_Task instructions_
Repeat the listing in full, exactly as it stands.
- - - - - - -
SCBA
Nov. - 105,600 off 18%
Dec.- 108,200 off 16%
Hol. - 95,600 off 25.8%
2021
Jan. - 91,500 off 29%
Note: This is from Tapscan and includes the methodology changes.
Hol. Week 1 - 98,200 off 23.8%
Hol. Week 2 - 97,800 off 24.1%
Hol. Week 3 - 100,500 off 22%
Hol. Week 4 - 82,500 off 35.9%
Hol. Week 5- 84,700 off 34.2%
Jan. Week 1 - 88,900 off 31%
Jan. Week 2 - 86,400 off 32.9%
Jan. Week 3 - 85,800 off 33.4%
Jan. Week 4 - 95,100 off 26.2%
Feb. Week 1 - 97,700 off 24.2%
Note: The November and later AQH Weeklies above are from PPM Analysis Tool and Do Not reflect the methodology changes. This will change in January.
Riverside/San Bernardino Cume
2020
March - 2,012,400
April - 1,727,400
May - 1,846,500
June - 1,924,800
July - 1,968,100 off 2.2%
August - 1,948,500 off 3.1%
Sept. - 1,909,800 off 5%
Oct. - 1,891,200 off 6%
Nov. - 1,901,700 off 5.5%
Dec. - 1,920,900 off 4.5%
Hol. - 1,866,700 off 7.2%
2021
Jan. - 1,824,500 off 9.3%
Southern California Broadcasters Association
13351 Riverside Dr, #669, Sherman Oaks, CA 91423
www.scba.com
- - - - - - -
_Answer to this task_
SCBA
Nov. - 105,600 off 18%
Dec.- 108,200 off 16%
Hol. - 95,600 off 25.8%
2021
Jan. - 91,500 off 29%
Note: This is from Tapscan and includes the methodology changes.
Hol. Week 1 - 98,200 off 23.8%
Hol. Week 2 - 97,800 off 24.1%
Hol. Week 3 - 100,500 off 22%
Hol. Week 4 - 82,500 off 35.9%
Hol. Week 5- 84,700 off 34.2%
Jan. Week 1 - 88,900 off 31%
Jan. Week 2 - 86,400 off 32.9%
Jan. Week 3 - 85,800 off 33.4%
Jan. Week 4 - 95,100 off 26.2%
Feb. Week 1 - 97,700 off 24.2%
Note: The November and later AQH Weeklies above are from PPM Analysis Tool and Do Not reflect the methodology changes. This will change in January.
Riverside/San Bernardino Cume
2020
March - 2,012,400
April - 1,727,400
May - 1,846,500
June - 1,924,800
July - 1,968,100 off 2.2%
August - 1,948,500 off 3.1%
Sept. - 1,909,800 off 5%
Oct. - 1,891,200 off 6%
Nov. - 1,901,700 off 5.5%
Dec. - 1,920,900 off 4.5%
Hol. - 1,866,700 off 7.2%
2021
Jan. - 1,824,500 off 9.3%
Southern California Broadcasters Association
13351 Riverside Dr, #669, Sherman Oaks, CA 91423
www.scba.com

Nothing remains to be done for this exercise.